Remember when Michael Corleone said, “Just when I thought I was out, they pull me back in,” in The Godfather Part III? Executives at FIFA and UEFA can probably relate to his frustration after the recent Panama Papers leak put the spotlight of the media and possibly enforcement agencies back on the organizations governing World and European soccer respectively.
In 2015 FIFA suffered major reputational damage with an investigation into bribery and corruption allegations against many of its senior officials, culminating in its president Sepp Blatter stepping down. The election of his successor Gianni Infantino in February was seen as a chance for FIFA to move on from the scandal with a clean slate.
But documents in the Panama files allege that the Swiss-Italian co-signed a TV contract in 2006 with two businessmen who have since been accused of bribery. These men, Hugo and Mariano Jinkis, are currently fighting extradition to the United States.
US prosecutors allege that, as the owners of an offshore company on the Pacific island of Niue called Cross Trading, the Jinkis’ paid millions of dollars in bribes to South American football officials over several years in return for lucrative TV rights for regional football tournaments. They immediately sold these contracts to Ecuadorian broadcaster Teleamazonas for three to four times the amount they paid for them.
The recent Panama leak alleges that a few years before these deals in South America took place; Infantino co-signed a contract with Hugo Jinkis while the former was director of legal affairs at UEFA. Under the deal, Cross Trading paid $159,571 for exclusive rights to broadcast Champions League football in Ecuador between 2006-07 and 2008-09, then sold these on to Teleamazonas for $447,330.
UEFA insists this deal was above board and that it could not have known that Jinkis would be involved in a separate scandal a decade after it was signed. Infantino also denies any wrongdoing and says he welcomes an investigation into the matter. The Swiss police have started an investigation into the scandal and raided UEFA’s headquarters in Nyon last week to seize details of the contract.
Anti-Bribery and Corruption Compliance – World Soccer’s Yellow Card?
The world soccer authorities had hoped to keep their noses out of trouble after a torrid 2015 in which Sepp Blatter was investigated by the Swiss authorities in relation to a payment of $1.94 million made to then UEFA president Michel Platini in 2011. Both deny the payments were improper, but FIFA’s ethics committee has banned them from football for eight years (since reduced to six after an appeal).

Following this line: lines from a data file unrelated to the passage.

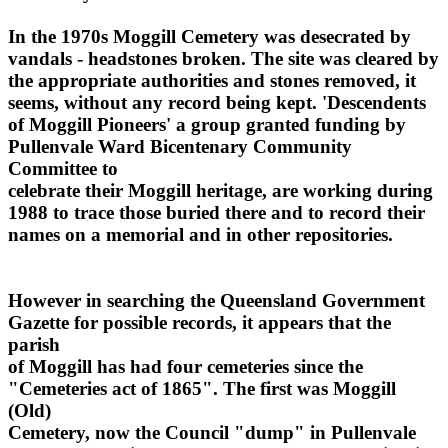
In the 1970s Moggill Cemetery was desecrated by
vandals - headstones broken. The site was cleared by
the appropriate authorities and stones removed, it
seems, without any record being kept. 'Descendents
of Moggill Pioneers' a group granted funding by
Pullenvale Ward Bicentenary Community
Committee to
celebrate their Moggill heritage, are working during
1988 to trace those buried there and to record their
names on a memorial and in other repositories.
However in searching the Queensland Government
Gazette for possible records, it appears that the
parish
of Moggill has had four cemeteries since the
"Cemeteries act of 1865". The first was Moggill
(Old)
Cemetery, now the Council "dump" in Pullenvale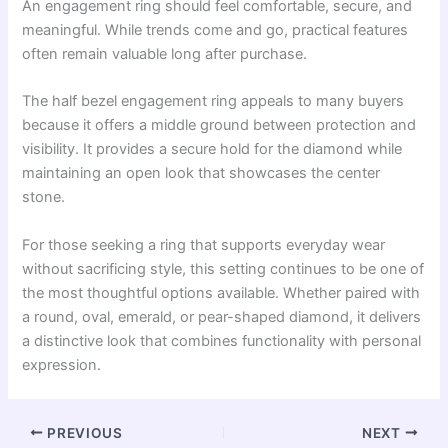
An engagement ring should feel comfortable, secure, and
meaningful. While trends come and go, practical features
often remain valuable long after purchase.
The half bezel engagement ring appeals to many buyers
because it offers a middle ground between protection and
visibility. It provides a secure hold for the diamond while
maintaining an open look that showcases the center
stone.
For those seeking a ring that supports everyday wear
without sacrificing style, this setting continues to be one of
the most thoughtful options available. Whether paired with
a round, oval, emerald, or pear-shaped diamond, it delivers
a distinctive look that combines functionality with personal
expression.
PREVIOUS
NEXT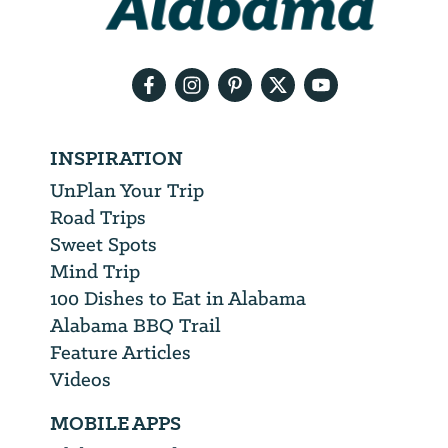
your
email
address
INSPIRATION
UnPlan Your Trip
Road Trips
Sweet Spots
Mind Trip
100 Dishes to Eat in Alabama
Alabama BBQ Trail
Feature Articles
Videos
MOBILE APPS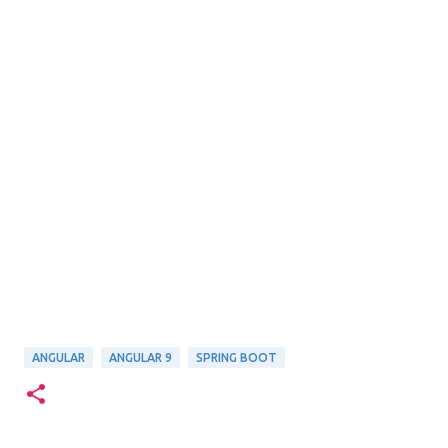
ANGULAR
ANGULAR 9
SPRING BOOT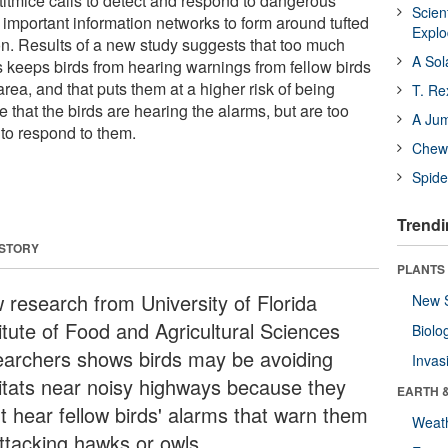
 titmice calls to detect and respond to dangerous
Scien
 important information networks to form around tufted
Expl
. Results of a new study suggests that too much
A Sol
keeps birds from hearing warnings from fellow birds
area, and that puts them at a higher risk of being
T. Re
le that the birds are hearing the alarms, but are too
A Ju
 to respond to them.
Chewi
Spide
Trendi
 STORY
PLANTS
 research from University of Florida
New 
itute of Food and Agricultural Sciences
Biolo
earchers shows birds may be avoiding
Invas
itats near noisy highways because they
EARTH 
't hear fellow birds' alarms that warn them
Weat
attacking hawks or owls.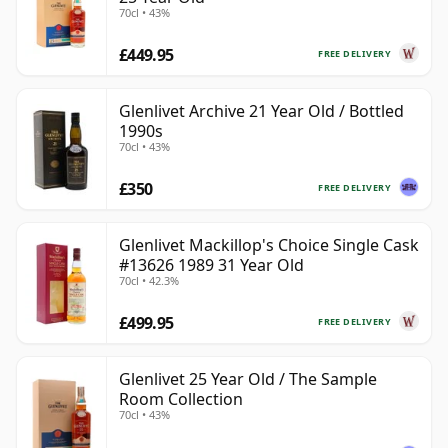
70cl • 43%
£449.95
FREE DELIVERY
Glenlivet Archive 21 Year Old / Bottled
1990s
70cl • 43%
£350
FREE DELIVERY
Glenlivet Mackillop's Choice Single Cask
#13626 1989 31 Year Old
70cl • 42.3%
£499.95
FREE DELIVERY
Glenlivet 25 Year Old / The Sample
Room Collection
70cl • 43%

Although they are not accountable to shareholders in the same way that a business is, UEFA and FIFA should not be complacent about their commitment to fighting corruption. A poll by Transparency International and Forza Football in February this year showed 69% of fans have no confidence in FIFA. Perhaps more worryingly for FIFA, 43% of the 25,000 fans in 28 countries polled said the scandals were affecting how they enjoy soccer. Clearly, without maintaining high standards of integrity, world soccer risks losing the very fans that not only create the exciting atmosphere in the stadiums, but also provide much of the money that keeps professional sport going.
Offshore Action Shows Compliance Risks
UEFA is one of many institutions, individuals and companies implicated in the Panama files, a leak of 11.5 million documents from the files of offshore financial law firm Mossack Fonseca.
The Panama allegations reflect the practice of setting up shell companies in offshore tax havens and hiding the real owners behind nominee directors. Depending on how much a client pays, more than one secret jurisdiction and anonymous company can be involved. Cross Trading, the offshore company owned by the Jinkis’, is an example of how such companies have allegedly been used to conceal who really owns a firm’s assets.
The leaked documents suggest that Mossack Fonseca supplied anonymous offshore companies with nominee directors: stand-in names enabling the real owners of organizations to operate in complete secrecy. This can make it difficult for investigators to identify who really benefits from a company’s income.
Although individual countries have different rules on ultimate beneficial ownership, members of the G20 committed to working together to implement tougher principles on beneficial ownership transparency in 2014. With investigations underway in many G20 countries following the Panama files leak, the effectiveness of these principles will be tested in the coming months.